▸ Page text:
+++++

Overview

 

Introduction

Multi-Agent Model

Virtual Power Players

Negotiation in MASCEM

ALBidS – Adaptive Learning strategic Bidding System

 

 

Introduction

The Multi-Agent Simulator for Competitive Electricity Markets - MASCEM is a modelling and simulation tool that has been developed with the purpose of studying complex restructured electricity markets operation. MASCEM models the complex dynamic market players, including their interactions and medium/long-term gathering of data and experience, to support players' decisions according to their very own characteristics and objectives. MASCEM most important features are presented in Figure 1.

 

Figure 1 – MASCEM key features.

 

MASCEM is implemented on the top of OAA, using OAA AgentLib library, and Java Virtual Machine 1.6.0. The OAA's Interagent Communication Language (ICL) is the interface and communication language shared by all agents, no matter which machine they are running on or which programming language they are programmed in, which allows integrating a variety of software modules.

Communication and cooperation between agents are brokered by one or more facilitators, which are responsible for matching requests, from users and agents, with descriptions of the capabilities of other agents.

OAA is not a framework specifically devoted to develop simulations; some extensions were made to make it suitable to deal with the energy markets that MASCEM currently supports, namely to introduce the time evolution mechanism of the simulation.

+++++

▸ What the task asks: Please state whether each statement agrees with the MASCEM overview above, answering yes or no and quoting the words that decide it: (a) MASCEM runs on Java Virtual Machine 1.6.0. (b) OAA is a framework built specifically for developing simulations. (c) A single facilitator brokers all communication between agents.

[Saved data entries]
+++++

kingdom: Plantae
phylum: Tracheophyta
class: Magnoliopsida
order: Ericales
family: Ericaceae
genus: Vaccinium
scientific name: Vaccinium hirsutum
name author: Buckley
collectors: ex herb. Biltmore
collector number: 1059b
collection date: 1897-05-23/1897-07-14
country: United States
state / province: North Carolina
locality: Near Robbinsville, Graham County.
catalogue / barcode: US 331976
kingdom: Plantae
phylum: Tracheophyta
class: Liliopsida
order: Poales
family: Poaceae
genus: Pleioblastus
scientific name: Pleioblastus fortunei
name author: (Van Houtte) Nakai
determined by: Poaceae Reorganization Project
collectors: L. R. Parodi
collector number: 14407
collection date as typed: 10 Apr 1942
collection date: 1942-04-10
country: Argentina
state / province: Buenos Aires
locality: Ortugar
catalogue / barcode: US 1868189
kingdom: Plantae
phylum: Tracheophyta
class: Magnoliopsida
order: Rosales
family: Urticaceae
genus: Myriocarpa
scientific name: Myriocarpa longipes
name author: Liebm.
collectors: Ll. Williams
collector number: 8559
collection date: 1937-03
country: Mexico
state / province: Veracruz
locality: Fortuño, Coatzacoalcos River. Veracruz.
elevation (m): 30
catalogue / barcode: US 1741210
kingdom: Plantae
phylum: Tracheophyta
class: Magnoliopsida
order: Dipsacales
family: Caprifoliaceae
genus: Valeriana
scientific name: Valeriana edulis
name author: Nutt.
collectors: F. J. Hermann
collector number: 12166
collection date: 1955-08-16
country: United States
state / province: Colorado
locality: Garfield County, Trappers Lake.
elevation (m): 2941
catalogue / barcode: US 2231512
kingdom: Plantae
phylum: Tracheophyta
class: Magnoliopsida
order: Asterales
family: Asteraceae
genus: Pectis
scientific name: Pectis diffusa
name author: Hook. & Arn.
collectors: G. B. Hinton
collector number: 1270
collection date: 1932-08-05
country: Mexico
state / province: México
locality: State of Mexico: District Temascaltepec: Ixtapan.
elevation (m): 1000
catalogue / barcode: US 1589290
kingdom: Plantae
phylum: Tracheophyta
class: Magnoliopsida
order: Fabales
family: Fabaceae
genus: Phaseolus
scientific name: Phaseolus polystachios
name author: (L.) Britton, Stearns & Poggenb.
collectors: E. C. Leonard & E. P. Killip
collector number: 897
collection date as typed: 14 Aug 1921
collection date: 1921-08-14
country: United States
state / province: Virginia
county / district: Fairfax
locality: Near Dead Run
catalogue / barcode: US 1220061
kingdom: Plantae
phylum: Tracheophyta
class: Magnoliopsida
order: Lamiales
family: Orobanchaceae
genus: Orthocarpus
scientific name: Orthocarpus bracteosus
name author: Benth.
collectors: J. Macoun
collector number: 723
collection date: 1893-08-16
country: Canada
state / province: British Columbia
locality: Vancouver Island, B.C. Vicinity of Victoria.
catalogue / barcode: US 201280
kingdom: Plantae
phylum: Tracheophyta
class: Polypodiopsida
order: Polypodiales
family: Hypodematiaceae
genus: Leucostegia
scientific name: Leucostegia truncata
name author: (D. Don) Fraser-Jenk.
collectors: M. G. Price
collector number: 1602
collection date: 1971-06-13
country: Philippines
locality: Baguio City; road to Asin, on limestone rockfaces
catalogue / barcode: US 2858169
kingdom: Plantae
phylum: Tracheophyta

+++++

▸ Solved problem:
(a) Yes: "MASCEM is implemented on the top of OAA, using OAA AgentLib library, and Java Virtual Machine 1.6.0."
(b) No: "OAA is not a framework specifically devoted to develop simulations"
(c) No: "Communication and cooperation between agents are brokered by one or more facilitators"